Morticianguide

Pros and Cons

Pros and Cons

Every profession has its pros and cons. A career in the death services industry can be both rewarding and exhausting at the same time. See below for some common reasons people enjoy becoming a mortician and some complaints they have about the field.

Pros:

  • Your work is appreciated: Working as a mortician can be extremely rewarding. Whether you were forced into it because your family runs a small funeral home or you are doing it for the stable income and lucrative outlook, you should understand that you are providing an excellent service to your community. Death is a tough process and many people have trouble coping with it. Your service ultimately has a therapeutic benefit to your clients, as most people want to have peace of mind as their loved ones transition to the afterlife. You are there to help facilitate this transition. You have the opportunity to interact with people and help them during their toughest times.
  • Limited Requirements: The education and training required to become a mortician is not like that of a doctor. Most states require just one or two years of college in an accredited mortuary program along with one to two years of apprenticeship, which can be done during school. Not bad for a career that is stable and with a great job growth outlook.
  • Good stable pay: Although morticians are generally not multi-millionaires, they live comfortably. With the median salary of a funeral director being around $50,000 and the top tier making upwards of $100,000 a year the earnings potential is quite high compared to other fields with similar educational requirements. Also, it is a sad fact to hear about people eventually die. There will always be a demand for your job and it cannot be replaced by technology or machines.
  • Opportunity for self-employment: The funeral services industry is a very profitable one. With an average of over 2.5 million funerals in the US per year and an average cost of $8000-$10,000 per funeral, you are looking at a $20+ billion industry. A good amount of morticians are self-employed, whether they own their own funeral homes or perform independent contracting work. Being self-employed yields greater flexibility and potential much larger incomes, as your earnings is not fixed but instead directly correlated to the amount of clients you bring in. You’ll probably need to do a lot of marketing and perhaps even higher an in house funeral director and embalmer.

Cons:

  • Long and variable hours: Being a mortician is not a 9-5 job. You’ll have to be on-call a lot depending on if you have a live client or are just receiving a client. Sometimes you may be woken up at 4 AM to help transfer a body and or prepare for a embalming. You may have some weeks where you barely work at all and other weeks when you are working over 60 hours preparing for a funeral. The working hours are very unpredictable and you may even have to sacrifice vacations and holiday with your loved ones to help other people with their loved ones.
  • Negative social stigma: Your friends and family may think you’re weird or crazy.
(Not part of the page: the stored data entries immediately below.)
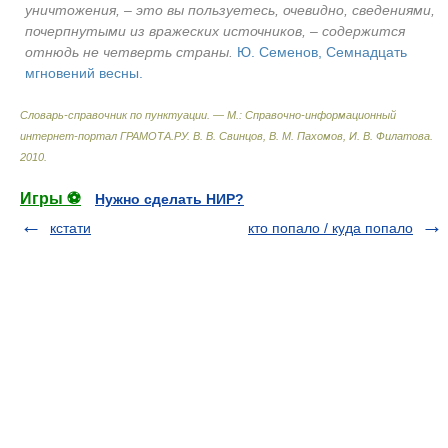
уничтожения, – это вы пользуетесь, очевидно, сведениями,
почерпнутыми из вражеских источников, – содержится
отнюдь не четверть страны.
Ю. Семенов, Семнадцать
мгновений весны.
Словарь-справочник по пунктуации. — М.: Справочно-информационный
интернет-портал ГРАМОТА.РУ
.
В. В. Свинцов, В. М. Пахомов, И. В. Филатова
.
2010
.
Игры ⚽
Нужно сделать НИР?
кстати
кто попало / куда попало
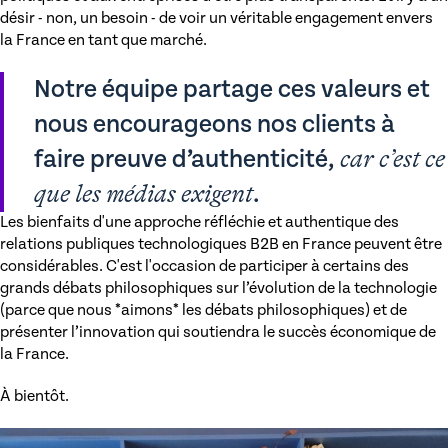
désir - non, un besoin - de voir un véritable engagement envers
la France en tant que marché.
Notre équipe partage ces valeurs et
nous encourageons nos clients à
faire preuve d’authenticité,
car c’est ce
que les médias exigent
.
Les bienfaits d'une approche réfléchie et authentique des
relations publiques technologiques B2B en France peuvent être
considérables. C'est l'occasion de participer à certains des
grands débats philosophiques sur l’évolution de la technologie
(parce que nous *aimons* les débats philosophiques) et de
présenter l’innovation qui soutiendra le succès économique de
la France.
À bientôt.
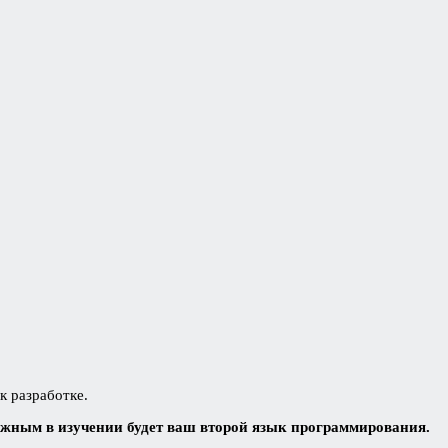
к разработке.
жным в изучении будет ваш второй язык программирования.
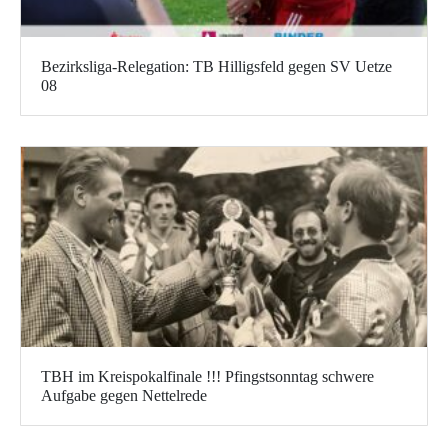
Bezirksliga-Relegation: TB Hilligsfeld gegen SV Uetze
08
TBH im Kreispokalfinale !!! Pfingstsonntag schwere
Aufgabe gegen Nettelrede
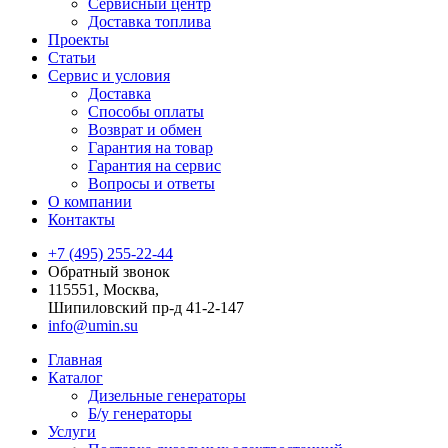
Сервисный центр
Доставка топлива
Проекты
Статьи
Сервис и условия
Доставка
Способы оплаты
Возврат и обмен
Гарантия на товар
Гарантия на сервис
Вопросы и ответы
О компании
Контакты
+7 (495) 255-22-44
Обратный звонок
115551, Москва,
Шипиловский пр-д 41-2-147
info@umin.su
Главная
Каталог
Дизельные генераторы
Б/у генераторы
Услуги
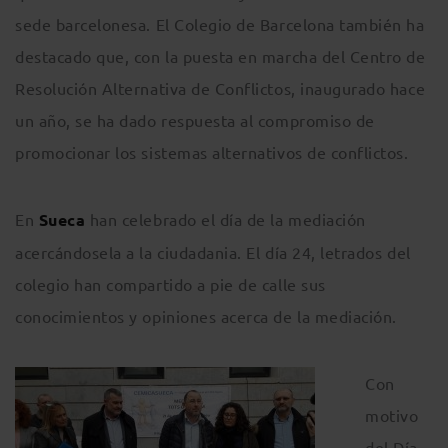
sede barcelonesa. El Colegio de Barcelona también ha
destacado que, con la puesta en marcha del Centro de
Resolución Alternativa de Conflictos, inaugurado hace
un año, se ha dado respuesta al compromiso de
promocionar los sistemas alternativos de conflictos.
En
Sueca
han celebrado el día de la mediación
acercándosela a la ciudadania. El día 24, letrados del
colegio han compartido a pie de calle sus
conocimientos y opiniones acerca de la mediación.
Con
motivo
del Día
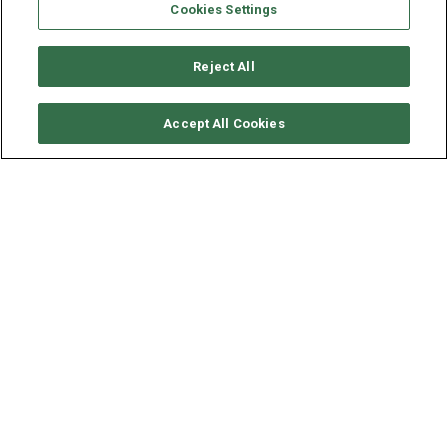
Cookies Settings
Reject All
要求可用性
Accept All Cookies
CATANA CATAMARAN BALI
CATSPACE
年份
长度 - 宽度
2021
12.31 - 6.55 米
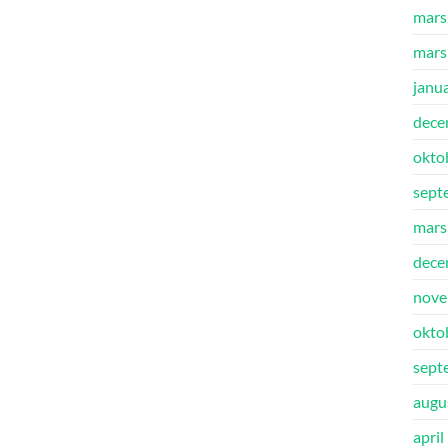
mars
mars
janu
dece
okto
sept
mars
dece
nove
okto
sept
augu
april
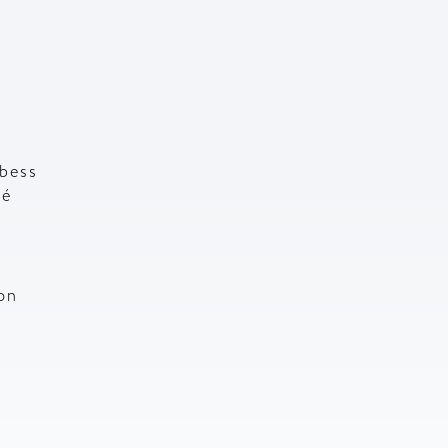
rbess
lé
on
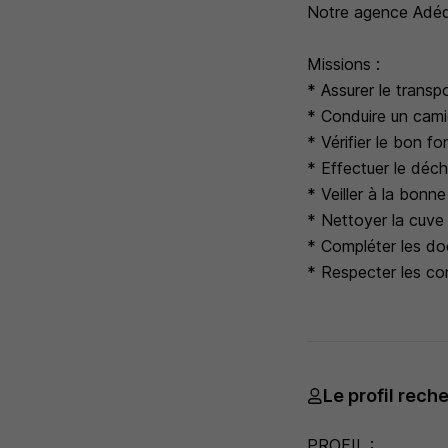
Notre agence Adéqu
Missions :
* Assurer le transp
* Conduire un camio
* Vérifier le bon f
* Effectuer le déch
* Veiller à la bonn
* Nettoyer la cuve 
* Compléter les doc
* Respecter les con
Le profil rech
PROFIL :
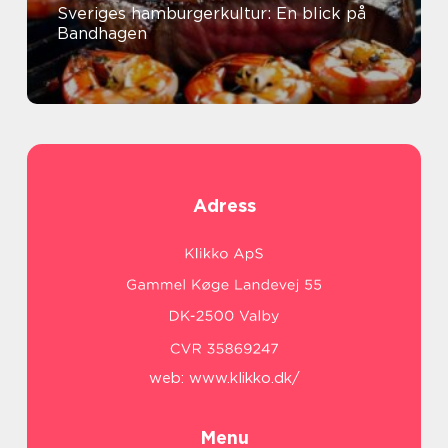
Sveriges hamburgerkultur: En blick på
Bandhagen
Adress
web:
www.klikko.dk/
Menu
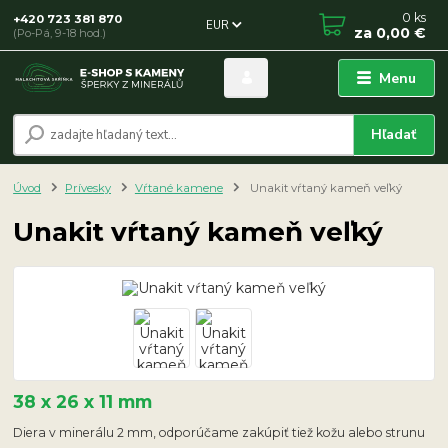
0
ks
+420 723 381 870
EUR
za
0,00 €
(Po-Pá, 9-18 hod.)
Menu
Hľadať
Úvod
Prívesky
Vŕtané kamene
Unakit vŕtaný kameň veľký
Unakit vŕtaný kameň veľký
38 x 26 x 11 mm
Diera v minerálu 2 mm, odporúčame zakúpiť tiež kožu alebo strunu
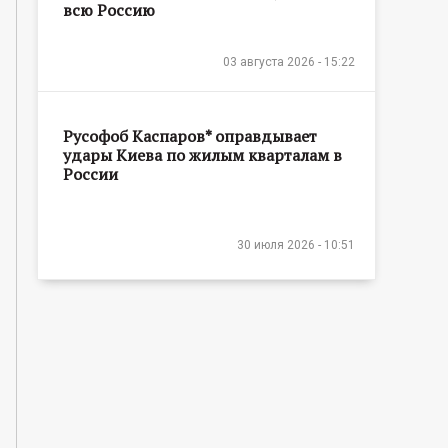
всю Россию
03 августа 2026 - 15:22
Русофоб Каспаров* оправдывает
удары Киева по жилым кварталам в
России
30 июля 2026 - 10:51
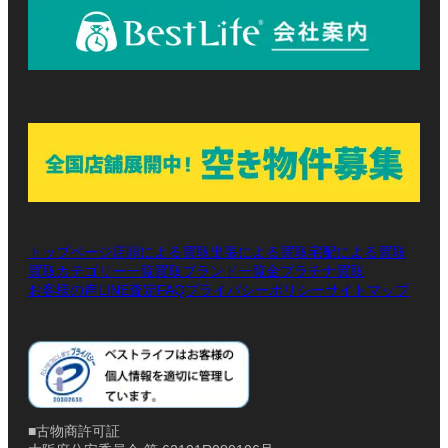
トップページ
店頭による買取
出張による買取
宅配による買取
買取カテゴリー一覧
買取ブランド一覧
金プラチナ買取
お客様の声
LINE査定
プライバシーポリシー
サイトマップ
FAQ
■古物商許可証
Let’s face it; everything we know about the death industry comes from Hollywood, especially the TV show Six Feet Under. Some other common stereotypes are morticians have no social life, take pleasure in handling dead people, and are into necrophilia.
  • Dealing with bizarre situations: There are some gross situations and potential paranormal activities that could come up working in the funeral home. If you are fanatically religious, you may claim to hear dead people or encounter spirits while working long hours in a funeral home. While embalming, you could be dealing with client’s who have been in an accident and disfigured as well as startling post mortem muscle movements.  You need to have the psychological fortitude to handle these situations if you want to work in the death industry.
  • Dealing with demanding clients and paperwork: The family of the deceased maybe extremely demanding, since the funeral process is comparable to a wedding: everything has to be perfect. Since you are hired to plan the perfect funeral, you may have a hard time being on the same page as the client and dealing with them calling you at odd hours or asking for trivial tasks. Additionally, a good amount of time of your job will be spent on handling paperwork, which can be tedious and boring.